Think of it like a restaurant kitchen. Before disaggregation, the same chef is doing prep (prefill) and cooking dishes to order (decode), and every time a big new order comes in for prep, all the plates-in-progress sit waiting. With disaggregation, you have a prep team and a plating team. They work in parallel, passing the prepped ingredients (the KV cache) from one station to the next.

The result: prefill never interrupts decode. Each system does what it's best at. You get higher throughput, lower latency, and dramatically better tail latency.

A New Generation of Foundational Hardware

On March 13th, AWS and Cerebras announced a disaggregated inference partnership that makes this new architecture real and available at cloud scale.

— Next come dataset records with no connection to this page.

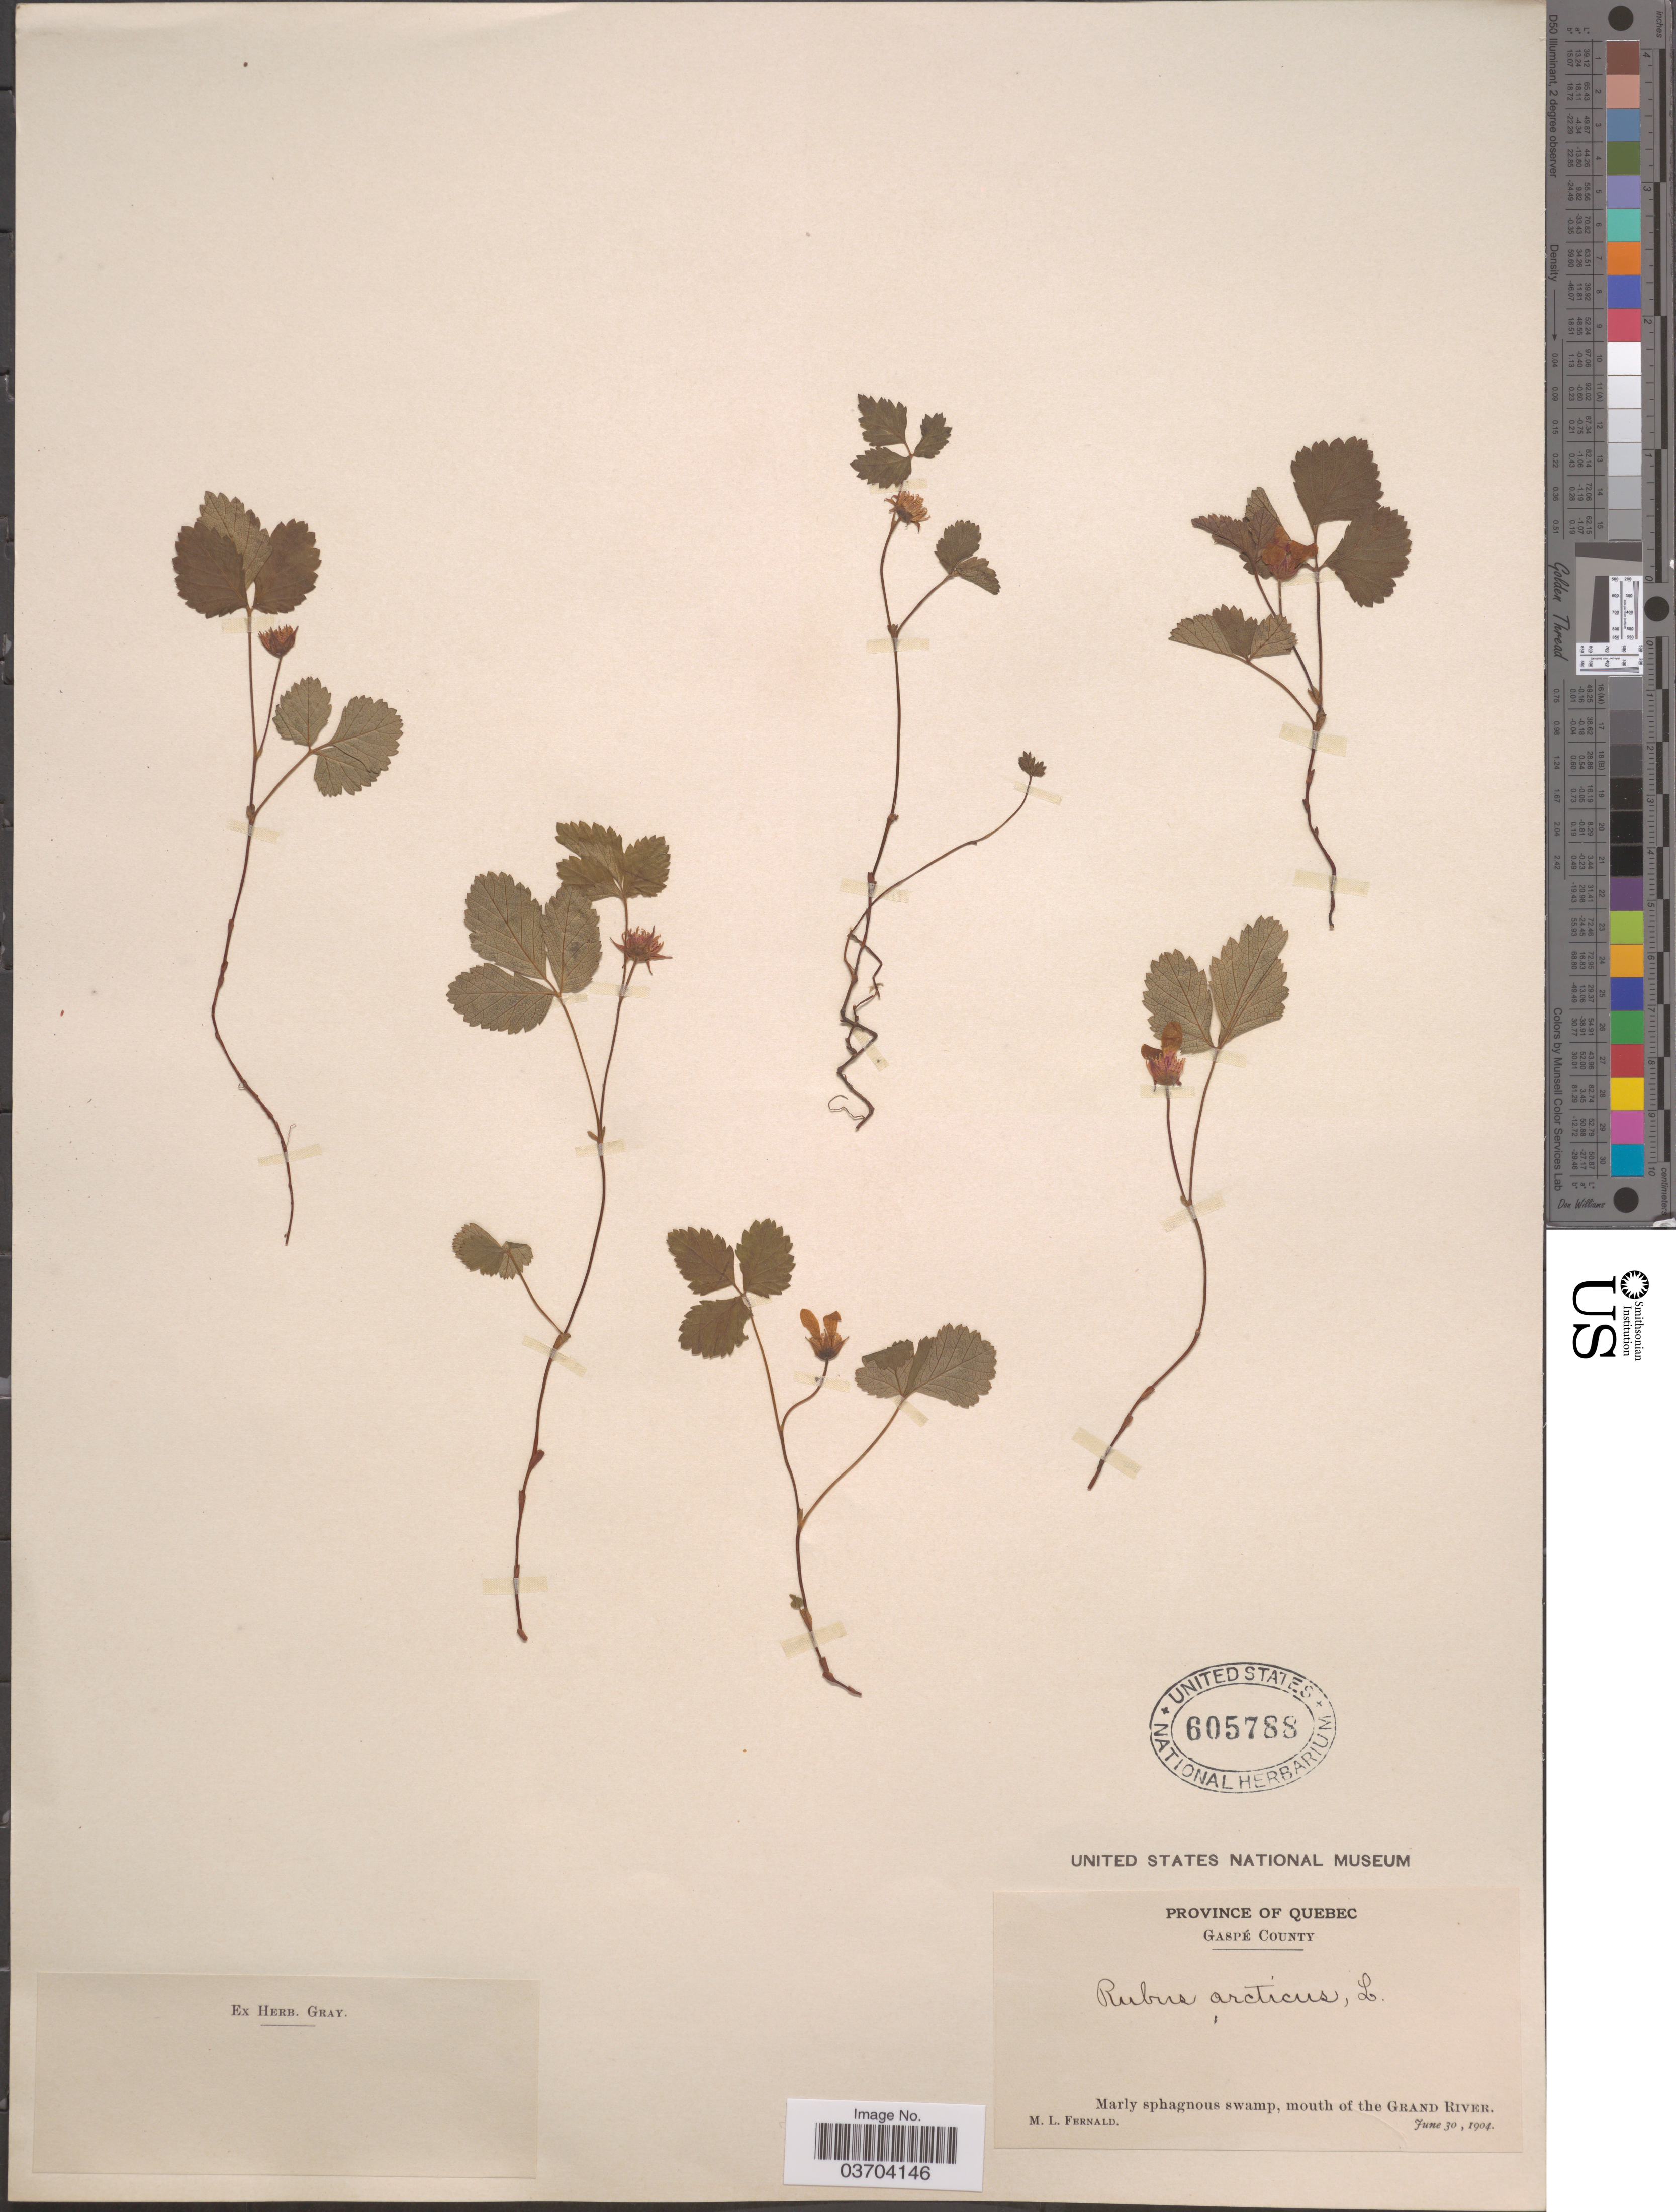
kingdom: Plantae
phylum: Tracheophyta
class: Magnoliopsida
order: Rosales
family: Rosaceae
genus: Rubus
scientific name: Rubus arcticus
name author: L.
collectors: M. L. Fernald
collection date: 1904-06-30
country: Canada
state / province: Quebec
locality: Gaspé County. Marly sphagnous swamp, mouth of the Grand River.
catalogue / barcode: US 605788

The architecture: AWS Trainium chips handle prefill. Cerebras CS-3 systems handle decode. Connected via Amazon's Elastic Fabric Adapter (EFA) networking and available through Amazon Bedrock.

The Wafer-Scale Engine 3 (WSE-3), inside the CS-3 is the world's largest chip: 4 trillion transistors and 900,000 AI-optimized cores on a single processor. Unlike the GPU, the WSE-3 packs SRAM directly onto the chip instead of relying on off-chip HBM like GPUs do. By the numbers, it has 44GB of on-chip SRAM with 21 petabytes per second of memory bandwidth. That’s roughly 1,000–2,000x higher effective memory bandwidth than an NVIDIA B200, which still depends on off-chip HBM.The entire chip is one massive die, eliminating the packaging and interconnect bottlenecks that limit every other architecture.

"By splitting the inference workload across Trainium and CS-3, each system does what it's best at. The result will be inference that's an order of magnitude faster than what's available today." - AWS VP David Brown

Why This Matters So Much for Developers

Agents become actually responsive. A 10-step agent chain at 50 tok/s takes 30+ seconds. At 1200 tok/s (GPT-Codex-5.3-Spark powered by Cerebras), the same chain finishes in under 3 seconds.

Throughput scales dramatically. Specialized silicon reduces wasted work, allowing each system to serve far more tokens at high speed. We expect a disaggregated Trainium-Cerebras solution will increase token throughput by 5x over an aggregated solution. Instead of constraining usage, that headroom gets used to support more users, richer applications, and increasingly complex agent workflows.

Latency tail gets fixed. Your P95 is 3 seconds while your median is 500ms? That's prefill stall. Disaggregation eliminates it. Research shows up to 4.5x improvement in P95 latency on agentic workloads.

Every cloud provider is moving here.AWS and Cerebras, NVIDIA and Groq, Oracle, Azure. Every major LLM serving framework (Dynamo, SGLang, vLLM, llm-d) already supports disaggregation.

This shift toward heterogeneous, disaggregated systems is also reshaping the competitive landscape. Instead of a single vendor controlling the entire stack, different chips can compete at each stage of inference. That starts to chip away at NVIDIA’s end-to-end dominance and opens the door for more specialized hardware to win where it’s strongest.

For developers, that competition is a tailwind. More players means faster iteration and a constant push toward higher performance across the stack you’re building on.

The world YOU should build for

Two years ago it was all about training and who has the most H100s. That's over. Models are trained once but queried billions of times. The economics have flipped.

Computing demand for inference has grown by a factor of 1,000,000 in the last two years, and the industry now projects over $1 trillion in inference-driven infrastructure spending through 2027.

If you're a developer, the practical takeaway is simple: tokens are about to get faster within the next 18 months. Let’s build for that world.